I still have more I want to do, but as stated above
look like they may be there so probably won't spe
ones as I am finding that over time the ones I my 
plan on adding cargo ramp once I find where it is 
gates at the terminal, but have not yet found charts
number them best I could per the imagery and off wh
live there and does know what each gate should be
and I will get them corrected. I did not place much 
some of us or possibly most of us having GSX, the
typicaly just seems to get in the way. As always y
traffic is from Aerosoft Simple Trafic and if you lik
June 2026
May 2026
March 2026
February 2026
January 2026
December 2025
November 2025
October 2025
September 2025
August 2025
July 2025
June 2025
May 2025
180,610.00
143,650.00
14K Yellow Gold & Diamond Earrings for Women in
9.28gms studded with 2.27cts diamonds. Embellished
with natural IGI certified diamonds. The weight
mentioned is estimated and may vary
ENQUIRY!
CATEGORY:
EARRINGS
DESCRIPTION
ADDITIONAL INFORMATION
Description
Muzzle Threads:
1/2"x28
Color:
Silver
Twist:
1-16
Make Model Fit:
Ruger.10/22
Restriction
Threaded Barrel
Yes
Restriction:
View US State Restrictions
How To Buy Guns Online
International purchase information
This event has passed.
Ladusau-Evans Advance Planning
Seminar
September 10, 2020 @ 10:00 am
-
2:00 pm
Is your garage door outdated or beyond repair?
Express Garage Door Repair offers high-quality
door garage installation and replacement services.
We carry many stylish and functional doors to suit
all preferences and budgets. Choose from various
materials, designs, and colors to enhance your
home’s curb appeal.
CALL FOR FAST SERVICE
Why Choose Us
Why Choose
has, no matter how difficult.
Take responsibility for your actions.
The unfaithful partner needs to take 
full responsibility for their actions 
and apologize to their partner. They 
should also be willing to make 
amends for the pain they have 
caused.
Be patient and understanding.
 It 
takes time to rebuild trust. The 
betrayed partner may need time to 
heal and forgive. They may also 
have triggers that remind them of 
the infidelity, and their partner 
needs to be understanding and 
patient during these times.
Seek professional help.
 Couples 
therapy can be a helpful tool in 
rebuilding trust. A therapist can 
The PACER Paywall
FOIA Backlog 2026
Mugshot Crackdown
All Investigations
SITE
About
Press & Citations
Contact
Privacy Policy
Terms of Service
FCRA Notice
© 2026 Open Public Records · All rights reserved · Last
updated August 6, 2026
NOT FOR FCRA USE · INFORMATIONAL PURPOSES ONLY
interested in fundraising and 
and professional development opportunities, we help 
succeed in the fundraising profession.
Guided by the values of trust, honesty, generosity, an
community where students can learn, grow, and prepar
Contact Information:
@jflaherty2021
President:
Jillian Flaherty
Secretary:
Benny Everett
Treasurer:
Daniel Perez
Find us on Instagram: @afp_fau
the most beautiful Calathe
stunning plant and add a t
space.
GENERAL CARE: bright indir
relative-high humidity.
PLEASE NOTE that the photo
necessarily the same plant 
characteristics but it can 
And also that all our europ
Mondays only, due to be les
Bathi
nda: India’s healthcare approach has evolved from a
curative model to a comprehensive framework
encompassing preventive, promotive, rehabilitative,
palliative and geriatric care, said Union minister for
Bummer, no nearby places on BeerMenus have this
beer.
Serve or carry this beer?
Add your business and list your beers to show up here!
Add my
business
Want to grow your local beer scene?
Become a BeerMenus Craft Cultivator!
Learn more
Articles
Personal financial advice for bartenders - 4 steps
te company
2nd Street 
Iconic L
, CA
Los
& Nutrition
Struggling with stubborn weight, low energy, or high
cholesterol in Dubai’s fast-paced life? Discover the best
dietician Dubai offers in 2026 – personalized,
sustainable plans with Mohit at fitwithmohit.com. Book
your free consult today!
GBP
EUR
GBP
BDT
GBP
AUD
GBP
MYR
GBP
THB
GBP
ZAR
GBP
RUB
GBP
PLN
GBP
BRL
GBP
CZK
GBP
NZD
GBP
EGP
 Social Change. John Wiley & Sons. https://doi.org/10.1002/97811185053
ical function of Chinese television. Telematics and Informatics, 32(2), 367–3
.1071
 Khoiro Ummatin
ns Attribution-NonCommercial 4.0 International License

# # #

From the records above, copy every line that includes the word "there".

look like they may be there so probably won't spe
live there and does know what each gate should be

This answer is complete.